Francesca “Franki” Amato is fed up with the way her partner is treating her, and then she finds her boyfriend in bed with a female wrestler, so she abruptly quits her job as a cop and joins her best friend, Veronica, in the private detective agency, Private Chicks, Inc. in Limoncello Yellow by Traci Andrighetti. Soon after Franki arrives in New Orleans from Austin, TX, the pair get hired to investigate the murder case of a manager of a high-end fashion store strangled with a cheap yellow scarf. Franki goes undercover at the store to talk with the employee who discovered the body. With the help of the computer specialist, they discover that there is much more to this murder than anyone expected, with the murdered woman having a fake identity and a history connected to a previous murder.

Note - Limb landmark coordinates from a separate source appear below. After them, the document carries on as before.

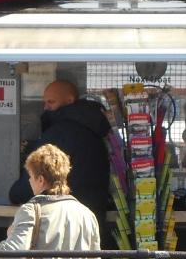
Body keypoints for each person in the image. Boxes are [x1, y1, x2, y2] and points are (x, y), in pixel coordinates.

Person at [9, 79, 111, 225]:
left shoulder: (59, 133)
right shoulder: (93, 130)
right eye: (45, 102)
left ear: (69, 100)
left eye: (51, 102)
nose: (46, 107)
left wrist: (15, 194)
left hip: (63, 221)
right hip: (91, 217)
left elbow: (33, 181)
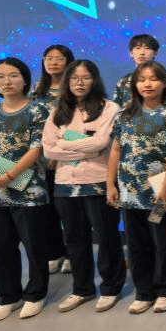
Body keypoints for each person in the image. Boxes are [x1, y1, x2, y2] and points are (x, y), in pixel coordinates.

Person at [42, 60, 125, 313]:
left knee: (107, 238)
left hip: (98, 182)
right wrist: (83, 146)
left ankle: (111, 288)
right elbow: (48, 149)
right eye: (74, 78)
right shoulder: (59, 110)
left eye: (86, 77)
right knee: (75, 240)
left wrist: (64, 142)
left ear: (95, 80)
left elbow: (101, 143)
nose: (79, 82)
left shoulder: (109, 108)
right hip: (65, 185)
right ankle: (82, 289)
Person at [0, 57, 51, 321]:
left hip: (29, 190)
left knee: (34, 246)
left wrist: (11, 173)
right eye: (0, 76)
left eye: (14, 75)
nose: (7, 81)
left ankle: (36, 294)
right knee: (0, 248)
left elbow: (37, 148)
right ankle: (8, 296)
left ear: (25, 79)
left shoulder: (38, 110)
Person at [108, 61, 166, 315]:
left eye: (153, 79)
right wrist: (110, 184)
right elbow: (116, 149)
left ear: (165, 83)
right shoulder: (124, 115)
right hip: (130, 192)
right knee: (136, 245)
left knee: (164, 242)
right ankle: (144, 292)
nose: (147, 84)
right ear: (134, 85)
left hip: (160, 191)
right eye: (142, 80)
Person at [31, 44, 75, 274]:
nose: (53, 62)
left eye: (59, 58)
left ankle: (72, 253)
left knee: (69, 210)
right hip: (39, 158)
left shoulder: (75, 89)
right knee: (46, 209)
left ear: (69, 62)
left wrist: (57, 152)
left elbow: (80, 125)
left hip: (67, 157)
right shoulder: (36, 91)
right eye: (48, 58)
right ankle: (54, 252)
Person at [113, 33, 166, 107]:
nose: (142, 53)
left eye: (147, 48)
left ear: (155, 53)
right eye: (137, 48)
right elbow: (117, 109)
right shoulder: (123, 82)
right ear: (131, 53)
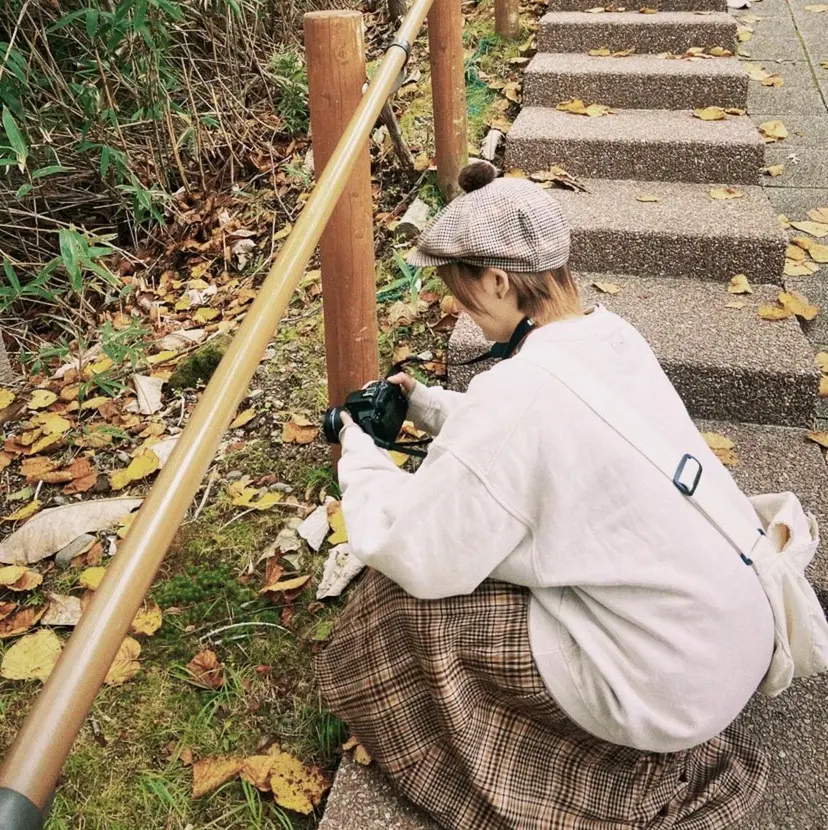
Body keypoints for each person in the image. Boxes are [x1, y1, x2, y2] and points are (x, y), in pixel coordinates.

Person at [313, 160, 775, 829]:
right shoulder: (613, 337)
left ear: (499, 281)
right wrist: (430, 407)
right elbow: (541, 422)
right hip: (727, 631)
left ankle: (536, 774)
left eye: (466, 299)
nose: (462, 313)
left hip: (671, 684)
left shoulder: (518, 395)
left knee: (407, 609)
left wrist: (358, 449)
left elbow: (414, 548)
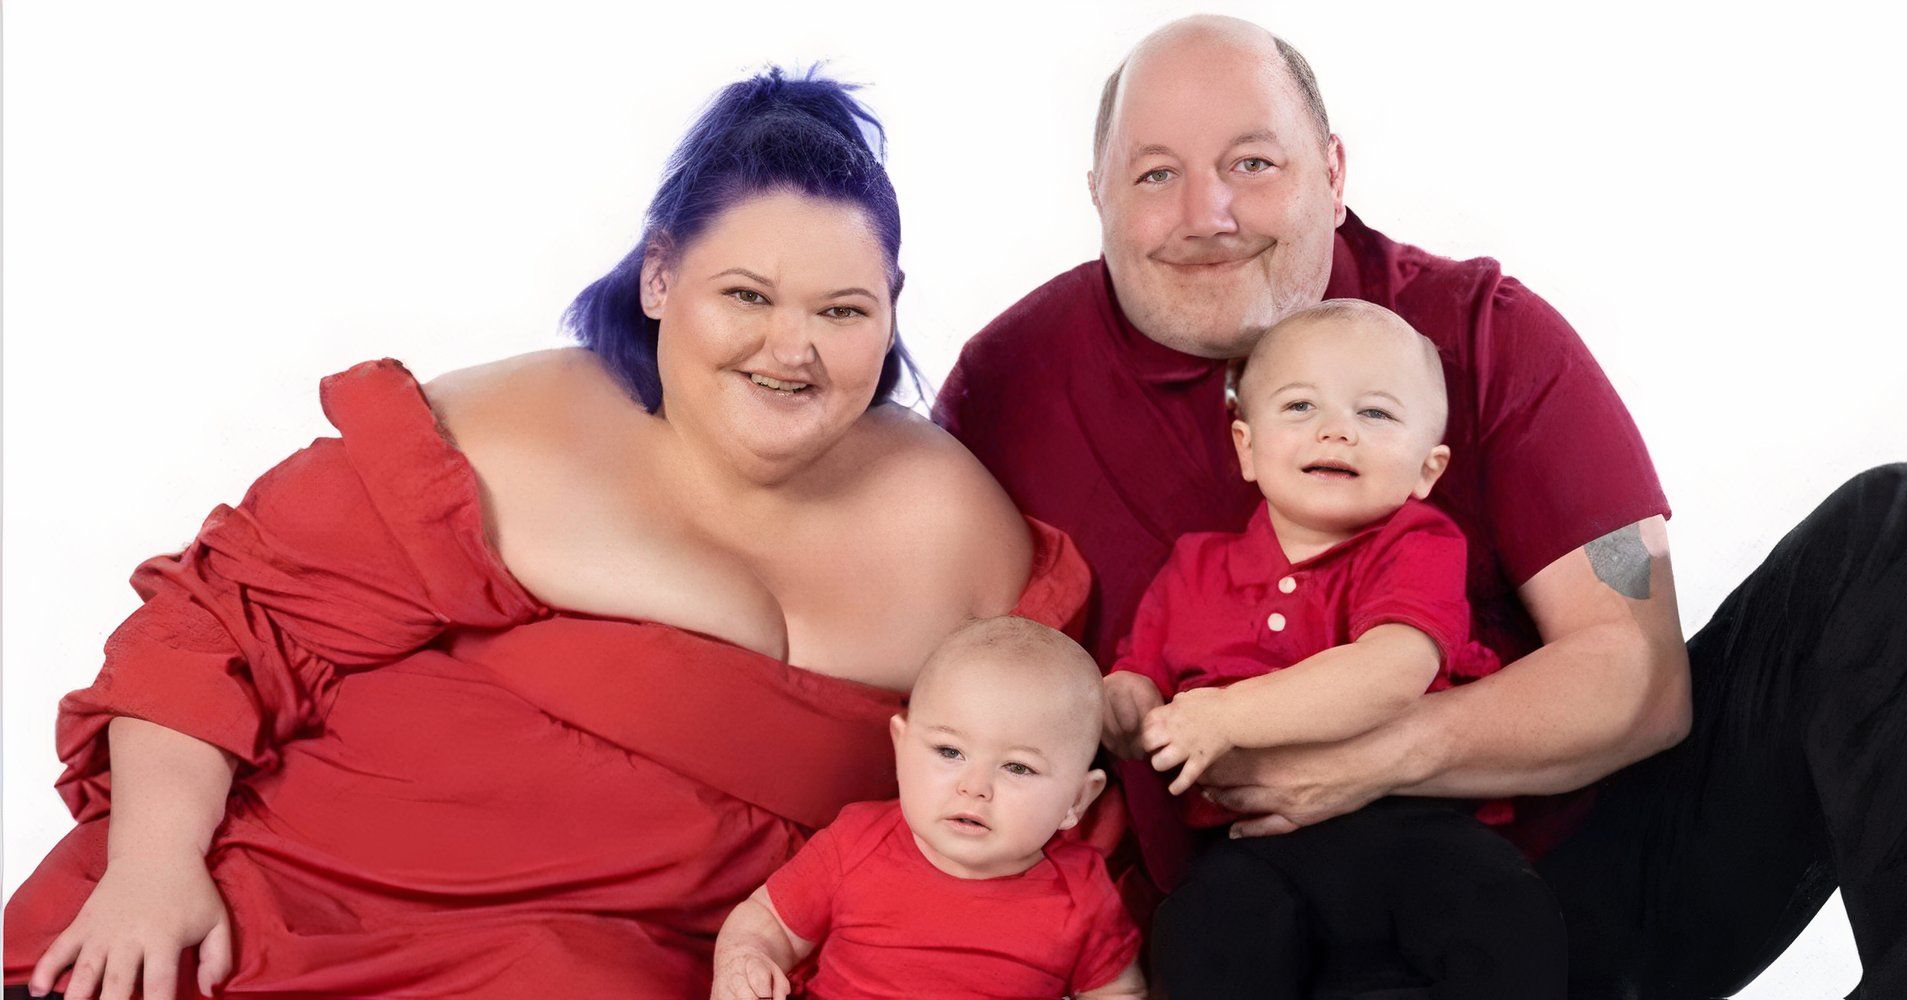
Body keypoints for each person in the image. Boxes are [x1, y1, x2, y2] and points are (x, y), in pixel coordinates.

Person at [934, 14, 1907, 998]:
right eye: (1154, 173)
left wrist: (1372, 755)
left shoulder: (1481, 332)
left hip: (1574, 879)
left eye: (1250, 164)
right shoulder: (1008, 385)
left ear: (1333, 172)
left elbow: (1638, 677)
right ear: (1096, 194)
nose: (1204, 213)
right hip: (1265, 933)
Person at [4, 69, 1093, 1000]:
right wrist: (152, 865)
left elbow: (1044, 805)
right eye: (746, 294)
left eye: (842, 311)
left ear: (894, 305)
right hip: (306, 904)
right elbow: (213, 630)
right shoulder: (489, 438)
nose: (790, 348)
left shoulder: (974, 545)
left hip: (627, 968)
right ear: (660, 276)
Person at [1101, 300, 1563, 998]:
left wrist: (1225, 717)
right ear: (1246, 448)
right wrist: (1125, 710)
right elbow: (1138, 676)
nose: (1336, 430)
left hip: (1411, 826)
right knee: (1203, 932)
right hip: (1253, 846)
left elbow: (1392, 671)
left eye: (1375, 415)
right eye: (1299, 407)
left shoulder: (1417, 545)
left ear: (1425, 470)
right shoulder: (1193, 567)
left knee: (1505, 912)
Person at [711, 617, 1144, 1000]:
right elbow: (766, 920)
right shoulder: (855, 844)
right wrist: (744, 958)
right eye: (949, 751)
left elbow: (1119, 990)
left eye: (1017, 767)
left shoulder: (1082, 894)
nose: (974, 788)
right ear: (901, 750)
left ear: (1076, 801)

In between pieces of investigation, Franki deals with a grandmother who is determined to marry off her “old maid” 29- year-old daughter and keeps sending the most loser men to date Franki. But Franki really cares for Bradley, who has issues of his own. She also encounters a voodoo priestess whose prophecies eerily seem to come true. And then there is Glenda, her landlady, once the premier stripper of New Orleans who has the most complete collection of stripper outfits ever.
This book is a fun ride throughout. I really enjoyed the creative characters drawn by Andrighetti, as well as the powerful women shown in the book. The women express their personal identity in unique and different ways. For example, the crazy but delightful Glenda creates stripping routines to symbolize the liberation of women and their freedom to use their sexuality as they desire. Franki gains self-enlightment through the examples of the women she encounters in her job. One thing I found bothersome, though, is that she takes offense at Bradley and refuses to let him try to explain or make things right despite her obvious desire to be with him. And I also got annoyed at how much Franki binges on alcohol and junk food almost every night as her means of coping with life. She often doesn’t even have any recollection of anything from the night before.
I enjoyed the narration of Madeline Mrozek. She suits the style of the book in her voice and vocal inflections. She helps to bring to life the character of Franki, from whose perspective this book is told from the third person.
This book was a lot of fun, and I think the readers of Fangirl Nation are likely to enjoy the read, which transports us to New Orleans just before Mardi Gras. The flavors of the city as well as the personal interactions make things fun. I give this book four stars.
Disclaimer: I received this book for free by the author, but that in no way influenced my review.